Sekianlah sementara uraian sikap saudara Alimin terhadap saya dalam masa partai terancam. Kepada saudara Alimin yang dalam ANALYSIS-nya tentang diri saya menyebut-nyebut perkara “mengakui kelemahan” saya bertanya: Bisakah sesuatu partai revolusioner berdiri, kalau para anggotanya tiada berlaku jujur satu sama lainnya?
Seperti saya sebut lebih dahulu, kepentingan pergerakan di Indonesia, berhubung dengan sikap Alimin terhadap sayalah, maka saya terpaksa menuju ke Singapore tergopoh-gopoh....!
Saya terpaksa berangkat dengan setengah kesehatan, dan juga berhubung dengan kesehatan pula memerlukan satu barang yang bukan sekali dua kali saya perlukan dimasa perantauan. Hal ini dahulu adalah satu rahasia. Tetapi dengan hilangnya kantor Gubernur Jenderal Amerika di Filipina, dan jatuhnya kantor itu ditangan Filipina, maka rahasia itu sudah bukan rahasia lagi. Tegasnya saya sangat membutuhkan pasport, tetapi “a good false passport”, pasport palsu yang baik “Good”, karena kertasnya memang baik dan capnya tulen “False” karena pemegangnya bukan orang Filipina. Apa boleh buat! Berlawanan dengan imperialisme yang tiada berdasarkan kejujuran, tiada bisa selalu dijalankan kejujuran, terutama pula pada masa hendak meruntuhkan imperialisme itu.
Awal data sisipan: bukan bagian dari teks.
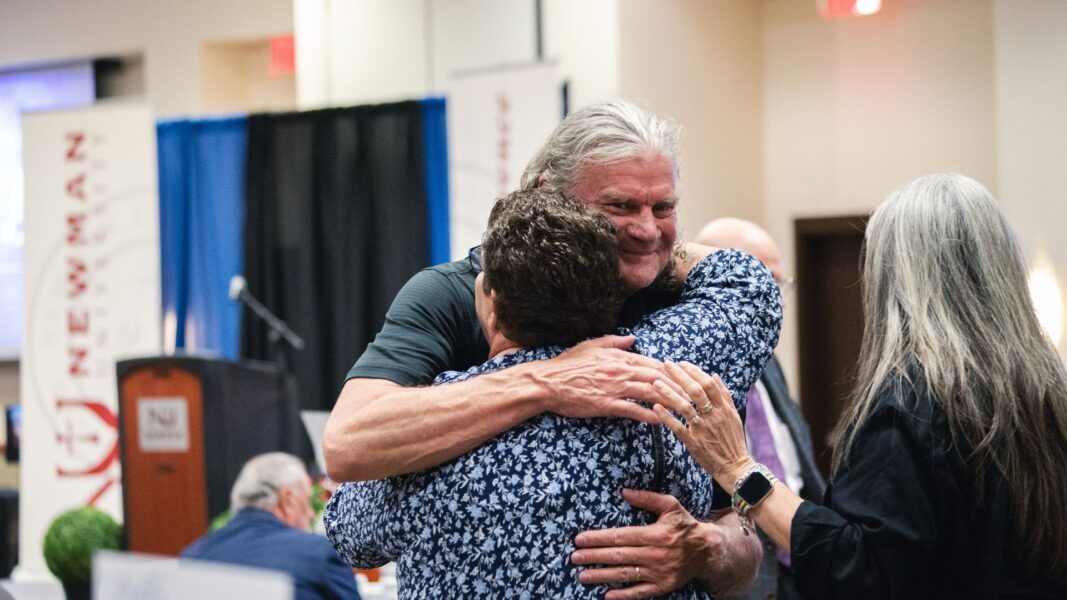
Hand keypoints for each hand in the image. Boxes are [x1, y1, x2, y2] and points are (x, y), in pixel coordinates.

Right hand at [532, 335, 689, 423]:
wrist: (548, 382)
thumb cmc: (568, 364)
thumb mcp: (591, 345)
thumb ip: (614, 342)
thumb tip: (633, 339)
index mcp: (619, 357)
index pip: (654, 362)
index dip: (673, 370)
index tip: (687, 377)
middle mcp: (621, 371)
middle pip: (658, 376)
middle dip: (680, 385)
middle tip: (696, 394)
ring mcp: (614, 388)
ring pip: (650, 392)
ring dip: (670, 399)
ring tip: (686, 408)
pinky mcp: (606, 404)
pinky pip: (633, 409)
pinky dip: (649, 414)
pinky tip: (662, 420)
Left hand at [571, 489, 717, 598]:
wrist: (707, 551)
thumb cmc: (684, 526)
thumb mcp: (670, 505)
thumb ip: (647, 498)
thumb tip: (624, 492)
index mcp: (655, 534)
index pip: (621, 536)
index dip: (599, 538)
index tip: (580, 539)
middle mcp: (656, 554)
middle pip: (619, 556)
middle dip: (594, 556)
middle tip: (574, 557)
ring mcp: (659, 572)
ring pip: (626, 574)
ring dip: (602, 575)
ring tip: (583, 576)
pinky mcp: (663, 586)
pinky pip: (640, 592)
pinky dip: (624, 595)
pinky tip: (607, 595)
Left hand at [653, 361, 755, 485]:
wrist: (735, 467)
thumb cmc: (733, 440)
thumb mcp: (733, 416)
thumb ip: (725, 395)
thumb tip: (714, 375)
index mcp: (724, 408)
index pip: (708, 384)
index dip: (694, 372)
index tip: (681, 363)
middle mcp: (714, 416)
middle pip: (695, 391)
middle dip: (679, 376)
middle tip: (666, 365)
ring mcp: (703, 429)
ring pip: (684, 407)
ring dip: (669, 393)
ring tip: (656, 383)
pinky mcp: (694, 443)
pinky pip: (678, 428)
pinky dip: (666, 417)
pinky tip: (656, 408)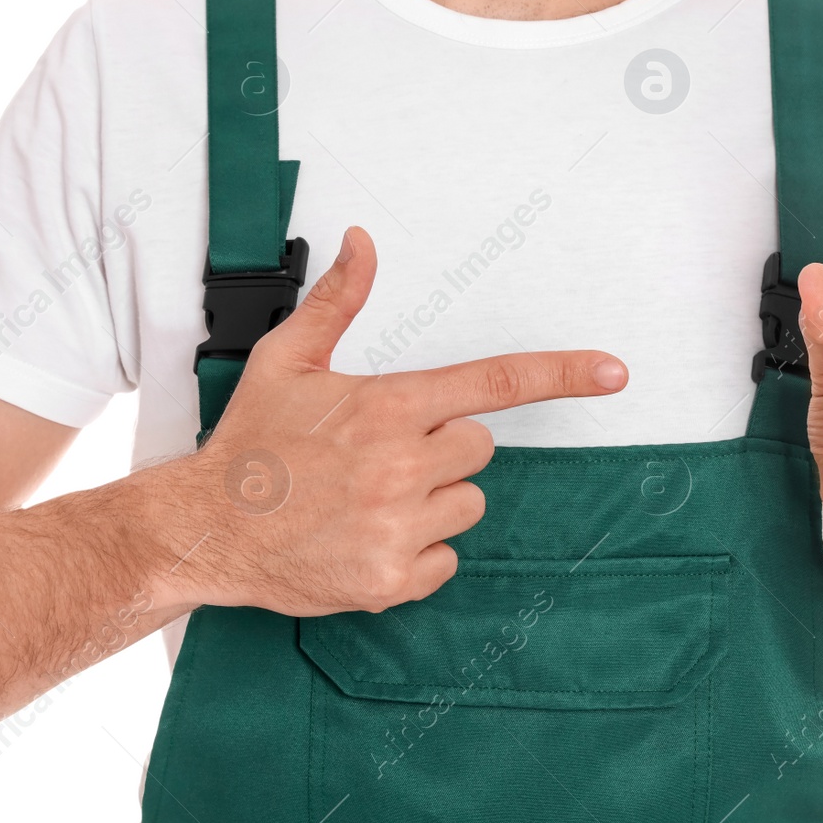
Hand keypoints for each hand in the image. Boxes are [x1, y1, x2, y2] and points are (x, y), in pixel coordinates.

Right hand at [164, 226, 629, 617]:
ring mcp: (398, 528)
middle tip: (379, 452)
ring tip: (368, 497)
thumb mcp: (287, 360)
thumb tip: (363, 242)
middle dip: (441, 445)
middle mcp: (401, 467)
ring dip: (433, 499)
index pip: (495, 383)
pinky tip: (365, 536)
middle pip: (479, 446)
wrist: (207, 529)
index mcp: (387, 407)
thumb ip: (338, 300)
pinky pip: (446, 557)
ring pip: (469, 503)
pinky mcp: (392, 581)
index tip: (615, 370)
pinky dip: (417, 550)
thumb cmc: (250, 444)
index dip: (563, 373)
Tiada mudah mendapatkan pasport dikantor Gubernur Jenderal itu sendiri. Memerlukan banyak saksi, banyak jaminan banyak ujian dan banyak muslihat. Tetapi dapat juga sesudah pegawai tinggi Filipina sendiri mesti memberikan jaminan.
Demikianlah akhirnya satu kapal Jerman berlabuh di Singapore, pada permulaan tahun 1926, membawa penumpang bernama Hasan Gozali, berasal dari Mindano di Filipina. Malangnya, atau lucunya pula, orang Inggris penyelidik pemegang pasport dengan pembantunya seorang Melayu ialah orang Inggris dan pembantunya itu pula yang belum selang beberapa lama menyelidiki pemegang surat diploma bernama Estahislau Rivera. Hasan Gozali dan Estahislau Rivera, adalah satu orang itu juga. Bersamaan orangnya tetapi perbedaan namanya, rupanya tidak membangkitkan perhatian penyelidik Inggris dan pembantunya Melayu tadi. Bukan dua kali itu saja hal itu melewati perhatian pemeriksaan pasport itu. Memangnya, peraturan “pasport pasporten” itu mengandung banyak kelemahan. Buat orang yang sabar, tak lepas putus asa atau terkejut, peraturan pasport itu bukanlah halangan yang mustahil bisa diterpbos.
Bagaimana juga, Hasan Gozali ialah penulis ini, selamat sampai ditempat yang dituju.